• [REQUIRED WORK]: From the entries below, pull out each line where "module" appears.

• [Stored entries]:
—————
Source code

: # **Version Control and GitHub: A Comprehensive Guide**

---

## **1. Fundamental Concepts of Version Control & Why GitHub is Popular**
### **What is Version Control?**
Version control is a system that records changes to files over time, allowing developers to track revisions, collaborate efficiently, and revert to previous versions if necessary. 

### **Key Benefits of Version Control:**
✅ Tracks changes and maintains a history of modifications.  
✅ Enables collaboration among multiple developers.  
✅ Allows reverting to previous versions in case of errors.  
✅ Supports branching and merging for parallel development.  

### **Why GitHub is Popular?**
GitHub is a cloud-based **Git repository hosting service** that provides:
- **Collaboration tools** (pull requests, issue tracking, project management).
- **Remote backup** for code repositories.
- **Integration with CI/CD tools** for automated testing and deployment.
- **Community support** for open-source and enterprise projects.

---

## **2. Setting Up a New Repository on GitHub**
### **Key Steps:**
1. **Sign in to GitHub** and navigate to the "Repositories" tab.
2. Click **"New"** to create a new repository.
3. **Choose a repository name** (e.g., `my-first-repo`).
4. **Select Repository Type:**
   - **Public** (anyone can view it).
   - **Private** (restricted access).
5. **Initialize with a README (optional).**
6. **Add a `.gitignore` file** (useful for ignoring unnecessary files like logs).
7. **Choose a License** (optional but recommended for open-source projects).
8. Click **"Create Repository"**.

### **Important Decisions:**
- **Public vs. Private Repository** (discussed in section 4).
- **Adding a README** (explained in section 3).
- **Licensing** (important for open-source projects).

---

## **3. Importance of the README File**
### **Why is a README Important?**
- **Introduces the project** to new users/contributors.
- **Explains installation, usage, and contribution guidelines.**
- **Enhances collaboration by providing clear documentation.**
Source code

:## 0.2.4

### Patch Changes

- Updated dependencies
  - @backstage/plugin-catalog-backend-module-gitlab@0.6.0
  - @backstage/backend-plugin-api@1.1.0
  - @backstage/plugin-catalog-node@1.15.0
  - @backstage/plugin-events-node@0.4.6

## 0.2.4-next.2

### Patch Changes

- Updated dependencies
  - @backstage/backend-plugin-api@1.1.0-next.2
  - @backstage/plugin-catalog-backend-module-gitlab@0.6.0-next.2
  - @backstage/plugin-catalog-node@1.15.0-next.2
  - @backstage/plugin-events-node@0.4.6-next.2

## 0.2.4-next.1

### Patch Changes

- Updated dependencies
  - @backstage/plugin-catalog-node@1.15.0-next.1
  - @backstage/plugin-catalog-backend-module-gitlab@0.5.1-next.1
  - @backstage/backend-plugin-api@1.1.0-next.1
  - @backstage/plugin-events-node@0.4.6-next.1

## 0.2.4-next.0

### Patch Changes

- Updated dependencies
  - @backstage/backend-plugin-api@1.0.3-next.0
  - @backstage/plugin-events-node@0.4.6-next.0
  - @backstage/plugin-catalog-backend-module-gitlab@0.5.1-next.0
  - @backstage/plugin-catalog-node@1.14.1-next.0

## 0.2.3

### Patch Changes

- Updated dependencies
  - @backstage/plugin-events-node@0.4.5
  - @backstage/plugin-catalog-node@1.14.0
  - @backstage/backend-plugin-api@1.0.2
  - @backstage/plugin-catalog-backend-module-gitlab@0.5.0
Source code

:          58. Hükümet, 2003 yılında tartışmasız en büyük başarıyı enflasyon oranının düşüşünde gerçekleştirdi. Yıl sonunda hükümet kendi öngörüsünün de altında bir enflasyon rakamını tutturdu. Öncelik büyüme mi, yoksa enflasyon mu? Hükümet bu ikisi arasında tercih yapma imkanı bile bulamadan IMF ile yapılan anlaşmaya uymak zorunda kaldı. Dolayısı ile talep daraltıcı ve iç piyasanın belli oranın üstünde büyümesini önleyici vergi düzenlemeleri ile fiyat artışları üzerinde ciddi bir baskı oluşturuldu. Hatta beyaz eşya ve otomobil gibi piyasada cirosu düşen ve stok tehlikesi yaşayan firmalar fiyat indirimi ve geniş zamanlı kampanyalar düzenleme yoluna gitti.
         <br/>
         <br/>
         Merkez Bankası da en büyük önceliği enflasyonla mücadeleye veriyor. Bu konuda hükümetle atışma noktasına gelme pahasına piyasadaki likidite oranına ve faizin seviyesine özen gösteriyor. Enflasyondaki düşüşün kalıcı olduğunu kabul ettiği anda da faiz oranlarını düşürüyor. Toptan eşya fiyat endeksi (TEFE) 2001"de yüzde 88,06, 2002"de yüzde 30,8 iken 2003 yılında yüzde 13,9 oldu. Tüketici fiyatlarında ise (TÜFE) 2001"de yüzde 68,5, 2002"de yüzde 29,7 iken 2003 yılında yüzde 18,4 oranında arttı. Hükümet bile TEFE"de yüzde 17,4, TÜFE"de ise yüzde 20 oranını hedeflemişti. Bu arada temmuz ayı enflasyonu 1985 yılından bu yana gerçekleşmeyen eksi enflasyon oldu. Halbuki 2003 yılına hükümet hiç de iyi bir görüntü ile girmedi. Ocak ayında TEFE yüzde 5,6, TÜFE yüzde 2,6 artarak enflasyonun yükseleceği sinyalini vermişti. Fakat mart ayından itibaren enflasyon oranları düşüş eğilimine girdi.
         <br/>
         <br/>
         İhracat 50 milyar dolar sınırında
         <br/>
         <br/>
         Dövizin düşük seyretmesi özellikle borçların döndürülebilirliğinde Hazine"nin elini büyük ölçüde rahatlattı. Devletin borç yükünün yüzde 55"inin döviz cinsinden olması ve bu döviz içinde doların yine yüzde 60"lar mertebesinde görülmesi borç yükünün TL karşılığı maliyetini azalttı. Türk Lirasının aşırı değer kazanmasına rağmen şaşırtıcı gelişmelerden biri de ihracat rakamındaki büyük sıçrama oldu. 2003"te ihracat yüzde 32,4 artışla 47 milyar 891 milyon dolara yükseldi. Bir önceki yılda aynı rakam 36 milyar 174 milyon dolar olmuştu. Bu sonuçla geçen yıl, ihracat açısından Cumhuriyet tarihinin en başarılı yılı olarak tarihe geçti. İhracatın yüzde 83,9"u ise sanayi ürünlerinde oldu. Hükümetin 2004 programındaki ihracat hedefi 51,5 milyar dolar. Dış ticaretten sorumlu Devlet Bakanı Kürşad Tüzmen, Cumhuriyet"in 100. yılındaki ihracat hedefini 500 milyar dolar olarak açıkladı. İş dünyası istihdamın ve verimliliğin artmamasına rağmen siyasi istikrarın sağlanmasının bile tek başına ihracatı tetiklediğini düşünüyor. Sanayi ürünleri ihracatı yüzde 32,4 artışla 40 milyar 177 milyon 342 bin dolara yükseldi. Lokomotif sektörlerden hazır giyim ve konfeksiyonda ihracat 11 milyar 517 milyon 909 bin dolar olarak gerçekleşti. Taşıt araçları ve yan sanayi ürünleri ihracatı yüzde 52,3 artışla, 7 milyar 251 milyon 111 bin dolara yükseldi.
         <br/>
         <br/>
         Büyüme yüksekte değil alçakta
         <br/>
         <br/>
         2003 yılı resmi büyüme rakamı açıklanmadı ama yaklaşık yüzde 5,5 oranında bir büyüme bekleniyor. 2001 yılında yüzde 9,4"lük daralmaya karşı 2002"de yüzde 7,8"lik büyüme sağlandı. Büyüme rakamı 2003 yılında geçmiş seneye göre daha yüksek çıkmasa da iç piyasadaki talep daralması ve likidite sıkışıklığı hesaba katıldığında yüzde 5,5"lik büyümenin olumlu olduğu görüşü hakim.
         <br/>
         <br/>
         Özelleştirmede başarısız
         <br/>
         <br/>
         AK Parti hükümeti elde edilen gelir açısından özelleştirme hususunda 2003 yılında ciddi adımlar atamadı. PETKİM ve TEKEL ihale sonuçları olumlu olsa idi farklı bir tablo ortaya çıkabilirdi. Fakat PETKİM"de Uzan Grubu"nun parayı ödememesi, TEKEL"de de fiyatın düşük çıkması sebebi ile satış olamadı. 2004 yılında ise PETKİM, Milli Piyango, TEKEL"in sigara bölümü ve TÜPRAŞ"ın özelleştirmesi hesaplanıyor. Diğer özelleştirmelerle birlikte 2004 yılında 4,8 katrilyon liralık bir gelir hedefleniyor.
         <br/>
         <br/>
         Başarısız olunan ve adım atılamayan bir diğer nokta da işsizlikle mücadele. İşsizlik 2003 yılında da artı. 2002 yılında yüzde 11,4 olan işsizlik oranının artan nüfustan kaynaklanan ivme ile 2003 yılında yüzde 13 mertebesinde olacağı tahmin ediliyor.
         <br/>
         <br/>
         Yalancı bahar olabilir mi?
—————
• [EXERCISE RESPONSE]:
  - @backstage/plugin-catalog-backend-module-gitlab@0.6.0
  - @backstage/plugin-catalog-backend-module-gitlab@0.6.0-next.2
  - @backstage/plugin-catalog-backend-module-gitlab@0.5.1-next.1
  - @backstage/plugin-catalog-backend-module-gitlab@0.5.1-next.0
  - @backstage/plugin-catalog-backend-module-gitlab@0.5.0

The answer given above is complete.